I told Glen that I had gotten so many beautiful compliments about his table from yesterday's post and so I read them to him on our way home from the Wacissa. He was so pleased. Thank all of you who commented. I could tell that they all meant a great deal to him. I have talked about so many of you to him that he, too, feels as if he knows some of you. I love that.
I love him. As I said in the card today, I am very, very proud of myself. Yes- I am proud of myself for realizing what a good man he was when I met him even though I had not known very many of that rare breed in my life.

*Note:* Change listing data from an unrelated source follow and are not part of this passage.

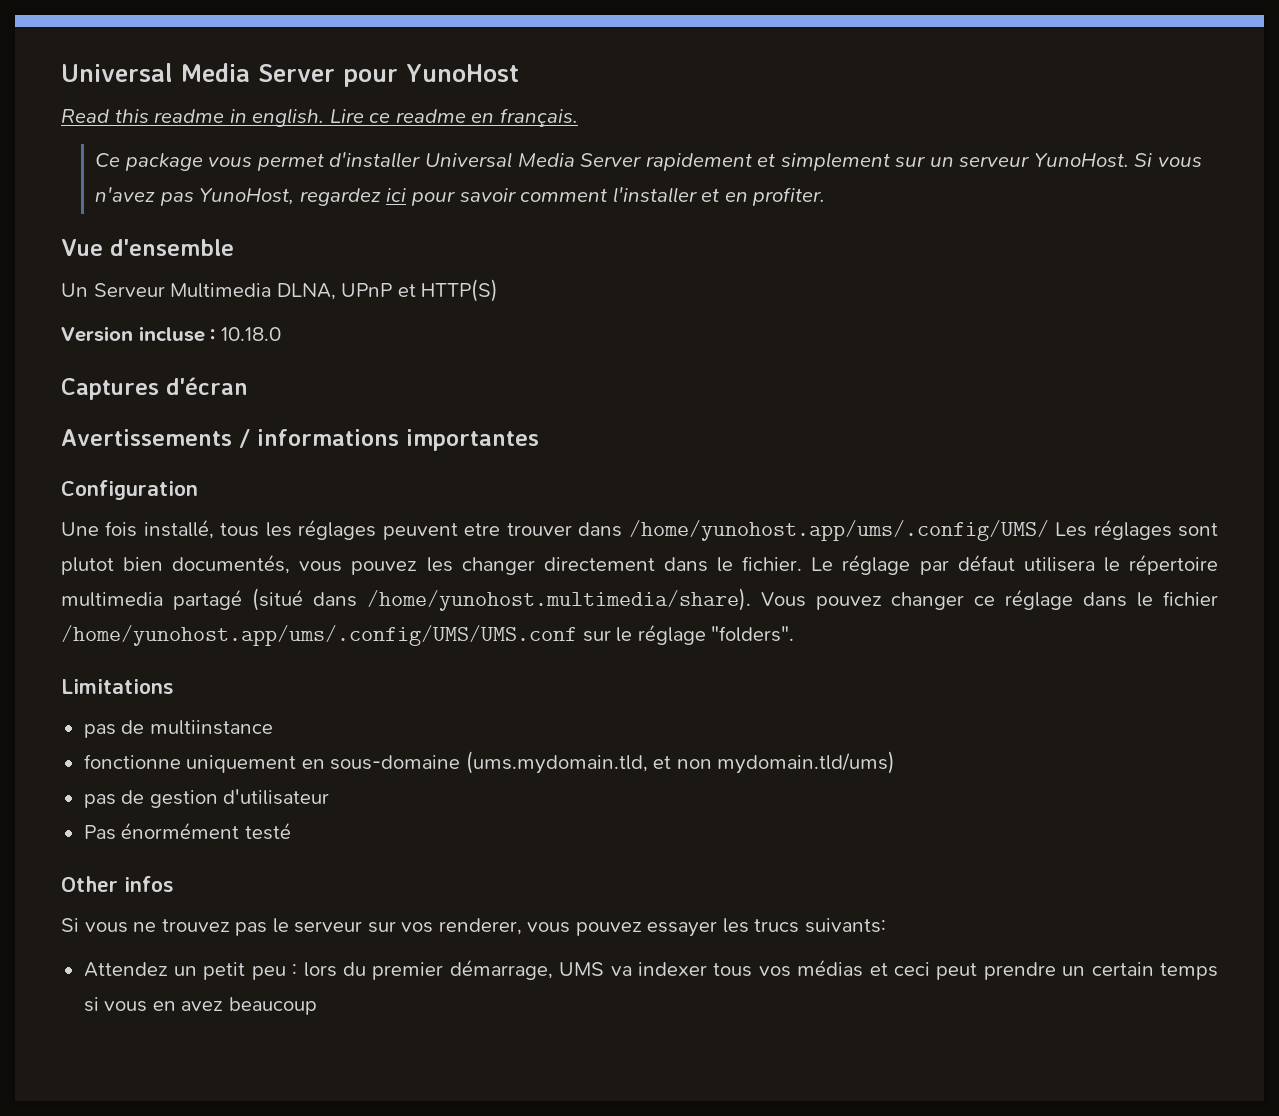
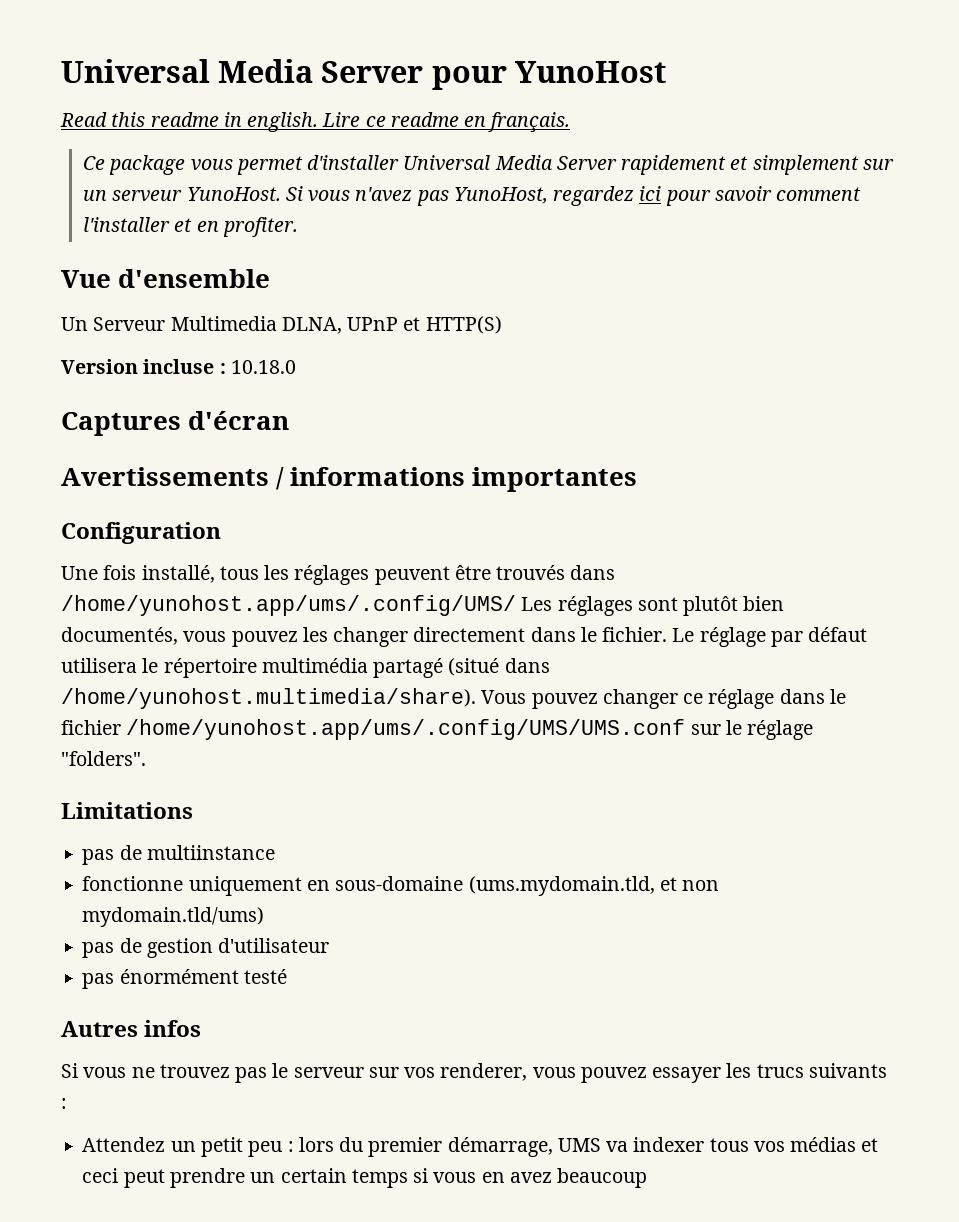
[464,523,572,536] etre trouver -> [454,565,566,580] être trouvés
[61,557,114,575] plutot -> [683,596,739,616] plutôt
[61,592,163,607] multimedia -> [261,658,368,673] multimédia
[83,825,116,840] Pas -> [82,973,115,989] pas
[61,876,118,892] Other -> [61,1021,138,1037] Autres
[805,918,887,933] suivants: -> [808,1063,887,1078] [61,1098,67,1109] suivants :

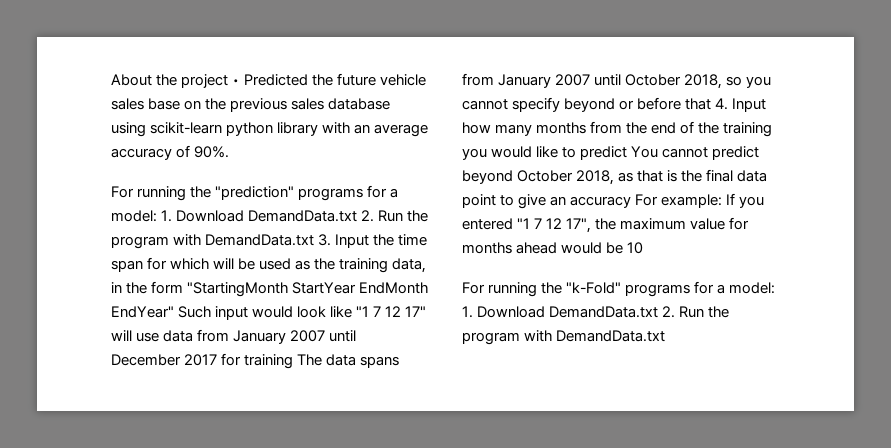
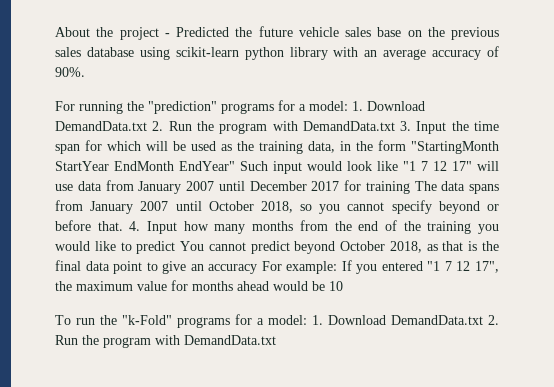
[232,79,241,85] • -> [164,33,170,37] -
[685,98,712,110] that -> [97,221,123,231] that.
[462,282,538,297] For running -> [55,315,95,325] To run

I feel very emotional this evening. Birthdays will do that to you. They are a concrete reminder of the years slipping by and no matter how much we all want to say that age is nothing but a number, we all know that it is more than that.
When I met Mr. Moon he was twenty-nine, just as I was. Today he turned sixty-nine, just as I will in a month minus one day.
Forty years, gone in a spark's bright flash.
And yet, at the same time, a full forty years of memories of love and joy and sorrow and laughter and grief and throughout all of it, holding on to each other, making each other laugh, making each other feel loved, making each other as happy as we know how to do.
I guess what I'm saying here is, I love that man. I am so glad he was born and that we met and that we fell in love and I had the sense to marry him and that I'd really, really like about forty years more.
I realize that we are luckier than most and I'll take what I can get.